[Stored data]
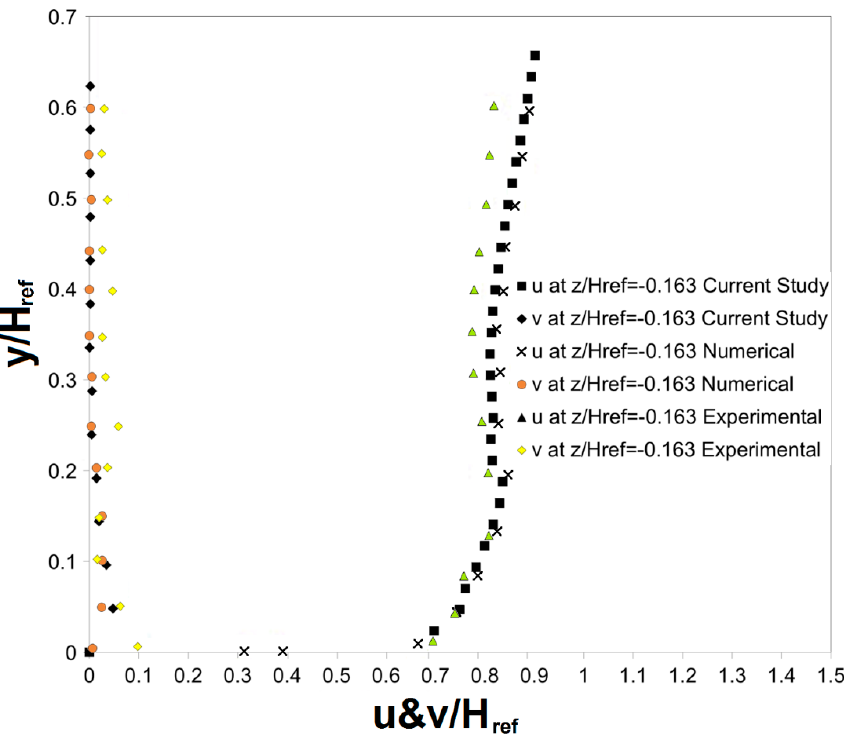
Figure 7. Comparison between numerical predictions and numerical/experimental data [37] for streamwise and cross-stream velocity results at z / H ref = − 0.163.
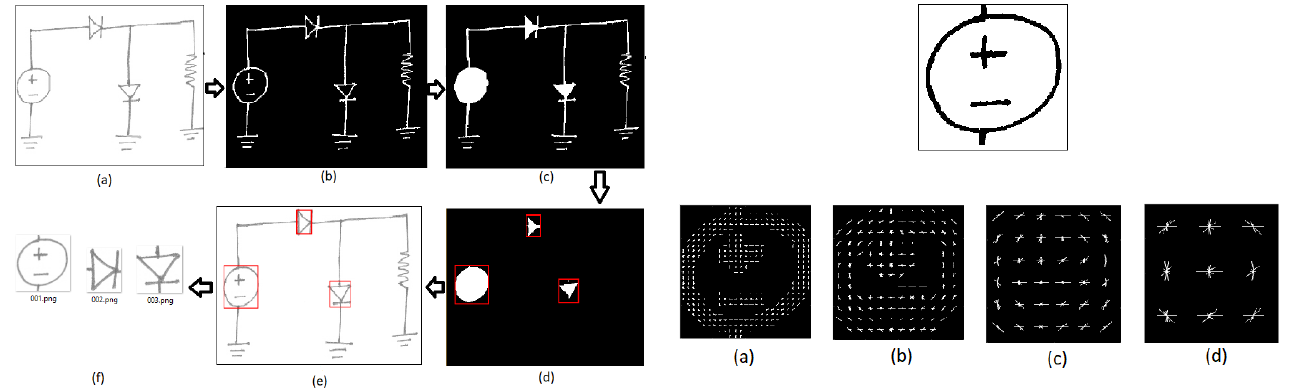
Figure 6. Visualization of HOG features of DC voltage: (a) Feature vector of length 34596 at 8x8 (b) Feature vector of length 8100 at 16x16 (c) Feature vector of length 1764 at 32x32 (d) Feature vector of length 324 at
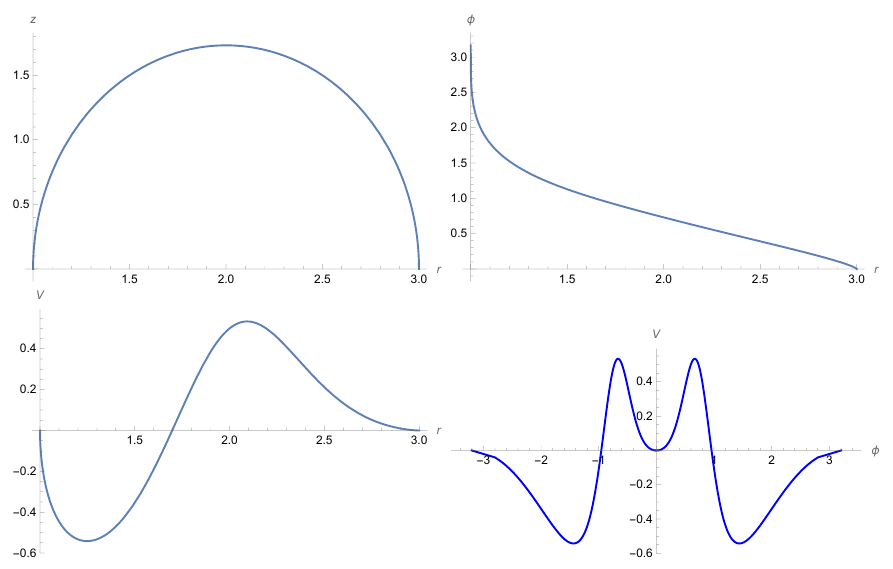
√ Figure 16 . The 3 -stretched configuration of figure 15. The quadratic coefficients of V ( φ ) are − 0 . 25 at r = 1 and 0 . 75 at r = 3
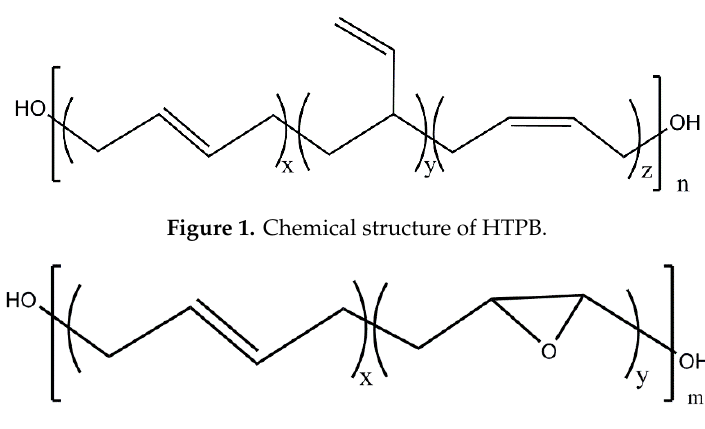
Figure 2. Chemical structure of EHTPB.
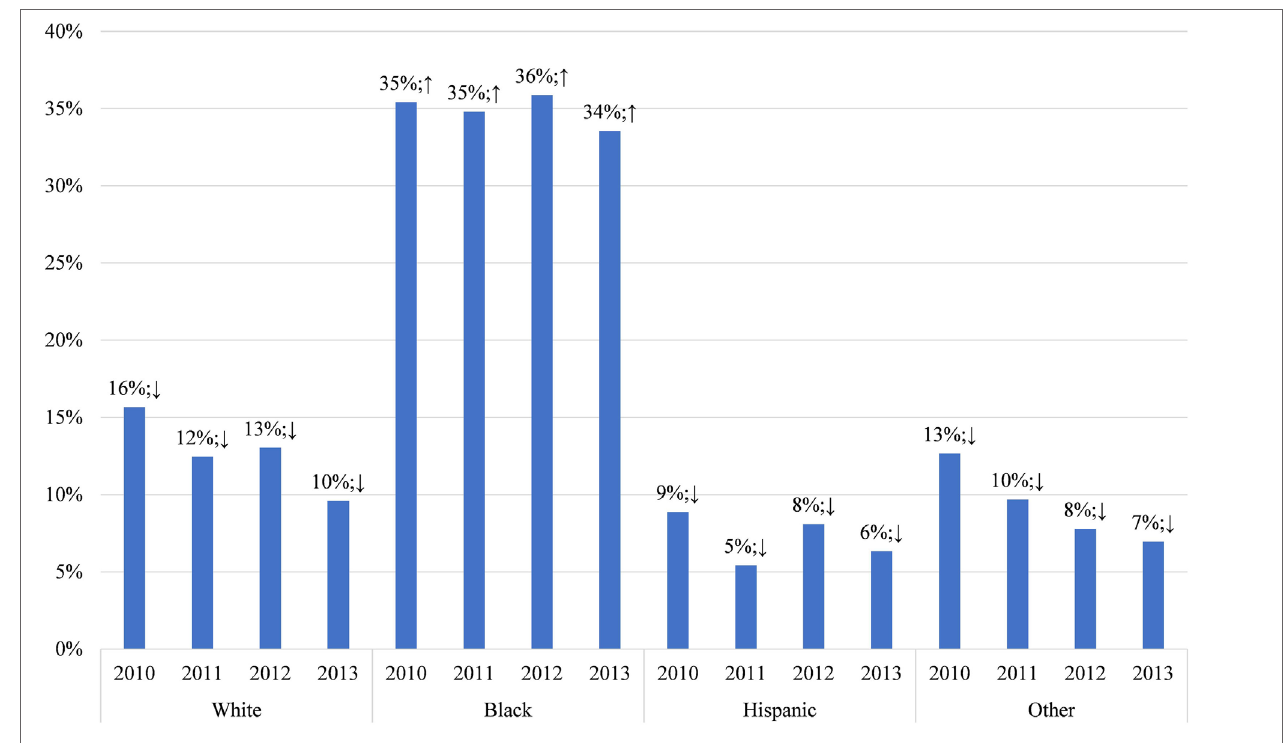
FigUre 3 | Proportion living in zip codes with median household incomes in bottom quartile, by race, in Maryland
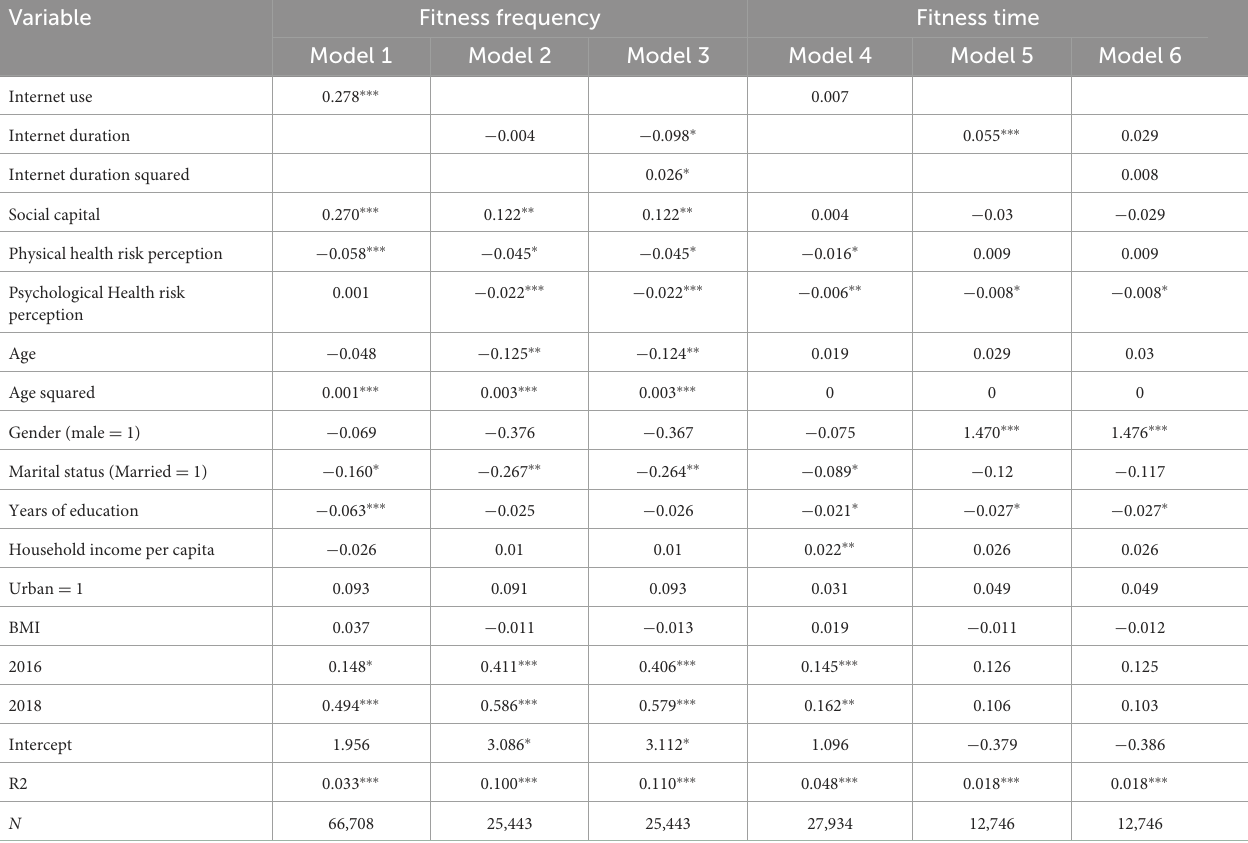
TABLE 2 The influence of Internet on the frequency and time of residents’ physical fitness.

Exercise brief: Your answer is an exact copy of the records above, stripped of pictures.

Result of the exercise:
Figure 7. Comparison between numerical predictions and numerical/experimental data [37] for streamwise and cross-stream velocity results at z / H ref = − 0.163.
Figure 6. Visualization of HOG features of DC voltage: (a) Feature vector of length 34596 at 8x8 (b) Feature vector of length 8100 at 16x16 (c) Feature vector of length 1764 at 32x32 (d) Feature vector of length 324 at
√ Figure 16 . The 3 -stretched configuration of figure 15. The quadratic coefficients of V ( φ ) are − 0 . 25 at r = 1 and 0 . 75 at r = 3
Figure 2. Chemical structure of EHTPB.
FigUre 3 | Proportion living in zip codes with median household incomes in bottom quartile, by race, in Maryland
TABLE 2 The influence of Internet on the frequency and time of residents’ physical fitness.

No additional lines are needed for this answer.